Catherine Schwaab: Sur ce tournage, elle doit jouer en face d'un gamin qui doit jouer du violon. Le gamin a l'âge qu'aurait eu David et l'équipe technique entière est tétanisée à l'idée de devoir tourner cette scène qui va lui rappeler forcément son fils.
Bernard Pascuito: Le petit garçon se lève, prend le violon, commence à jouer et il y a le regard de la mère de fierté, émue, le regard se voile avec des larmes tellement elle est émue. Cette scène a été épouvantable à tourner parce que Romy n'y arrivait pas. Elle éclatait en sanglots et la maquillage partait, il fallait tout refaire et tout reprendre jusqu'au moment où elle s'est écriée: "Life ist Scheiße", "La vie c'est de la merde".
Voix Off: Romy Schneider se retrouvera très éprouvée du tournage de "La Passante du Sans Souci". Pourtant, lors de ce qui sera sa dernière interview, elle donne l'illusion d'aller mieux.

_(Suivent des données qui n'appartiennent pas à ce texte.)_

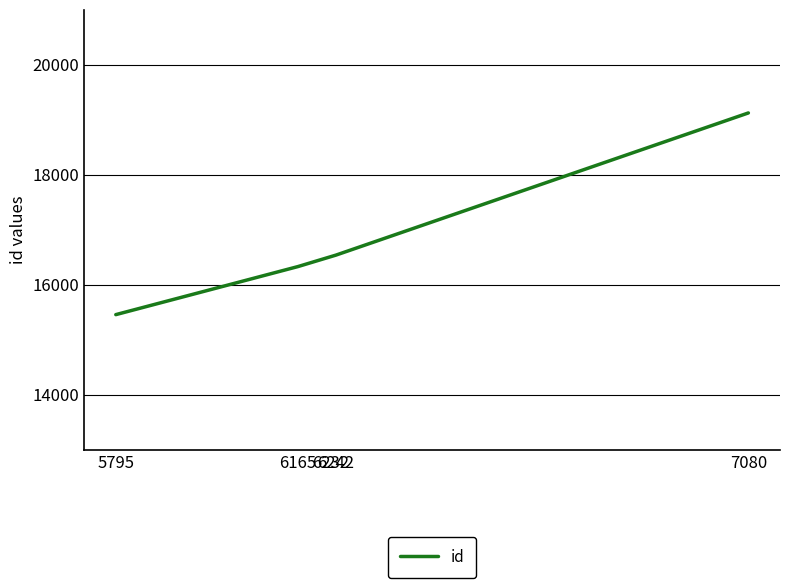

What is the greatest value displayed?

19125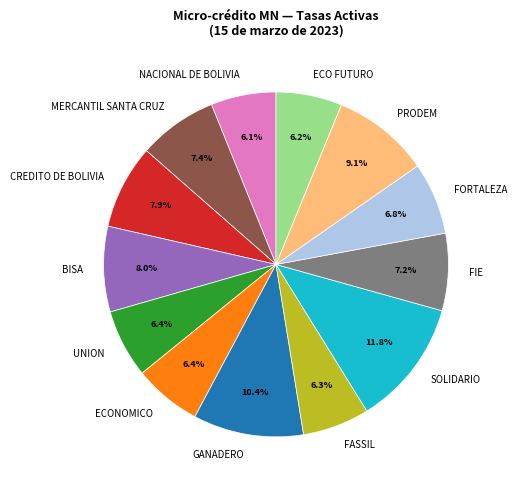

True or false: GANADERO accounts for 31% of the total.

False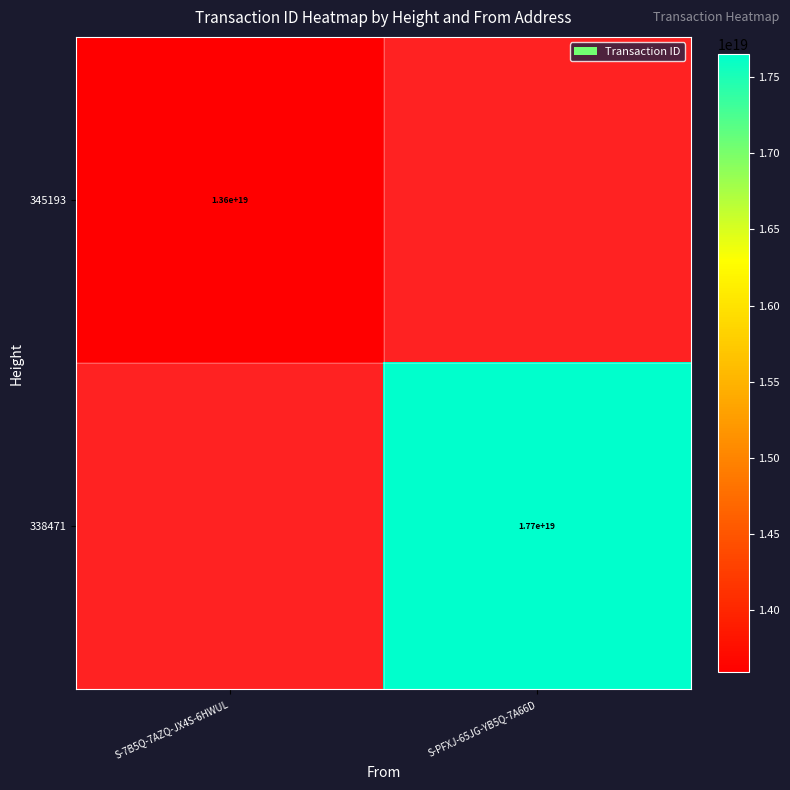

The 338471 series shows 3666344987197019136 at S-PFXJ-65JG-YB5Q-7A66D. True or false?

False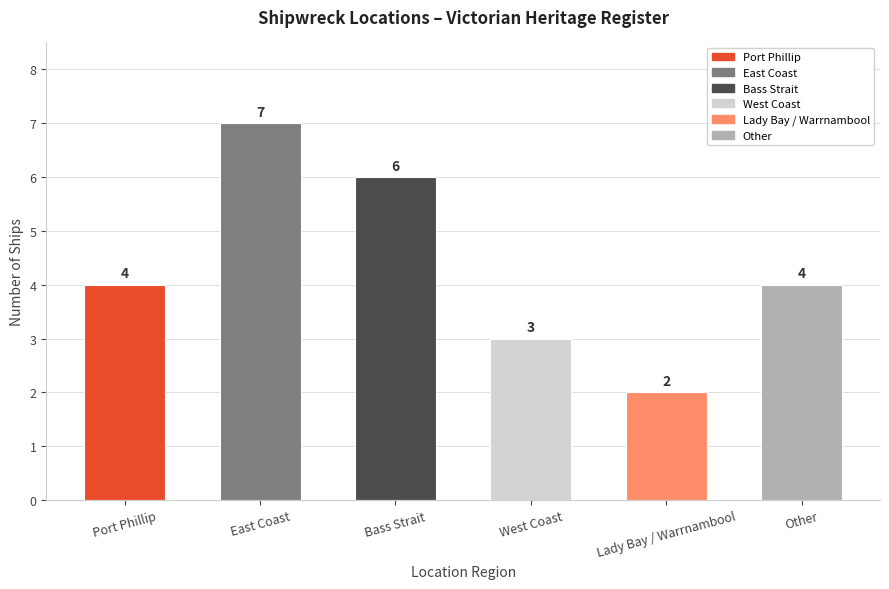

What is the average value?

4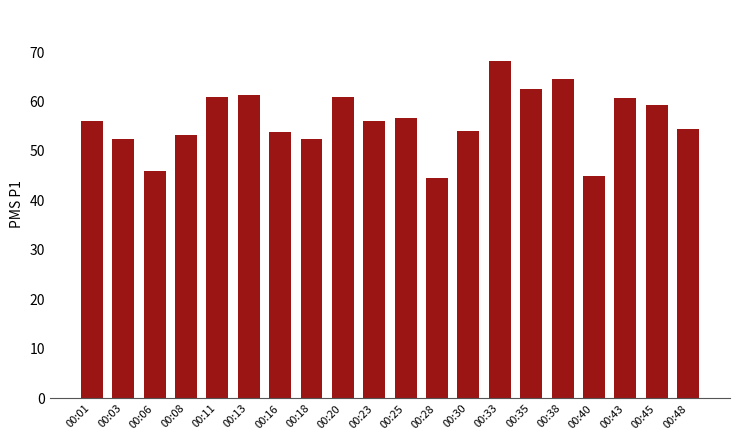

Approximately how many times larger is the value at 00:16 compared to 00:13?

0.9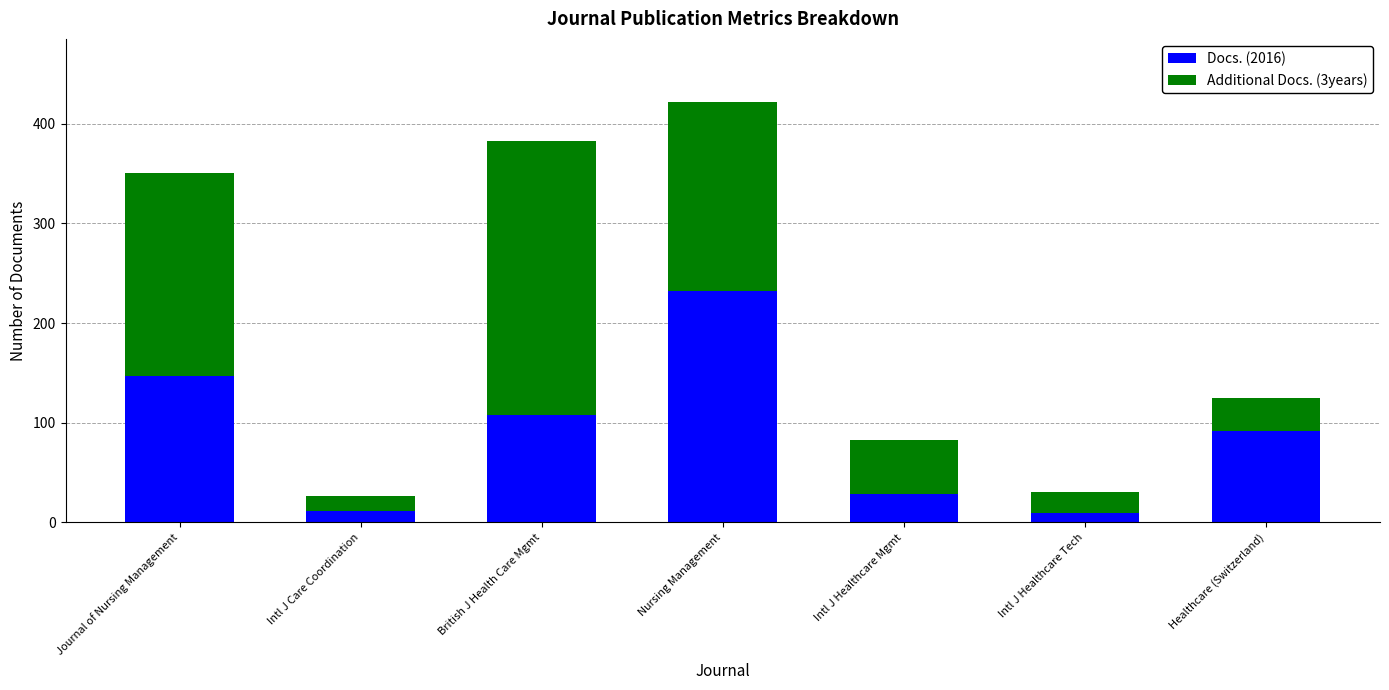

Is it true that Docs. (2016) equals 182 at British J Health Care Mgmt?

False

Romy Schneider: "Je crois que je vais m'arrêter à l'âge ou au moment juste, quand je le décide. Je ne voudrais pas faire jusqu'à 80 ans ce métier. Ce métier que j'aime beaucoup, mais non ! Je voudrais être une mémé un jour à la campagne avec mes fruits, mes arbres et ma fille et vivre !"
Guillaume Evin: La vie reprend le dessus l'espace de quelques instants. Elle se remet à avoir des projets, on parle d'un nouveau film, peut être même avec Alain Delon.
Jean-Pierre Lavoignat: Après toute cette période quand même très agitée, et compliquée et tout ça, il y avait quand même une sorte d'apparente sérénité.
Voix Off: Mais le 29 mai 1982, au petit matin, moins d'un an après la mort de son fils, Romy Schneider est retrouvée inanimée à son domicile.
Jean-Pierre Lavoignat: Son coeur s'est arrêté, épuisé de trop de souffrance, de trop de chagrin, de trop d'excès.
Catherine Schwaab: Elle a expiré, fatiguée de vivre, tout simplement.
Voix Off: Ce jour là, Romy Schneider a succombé aux drames de sa vie mais elle reste pour les français, une actrice de légende.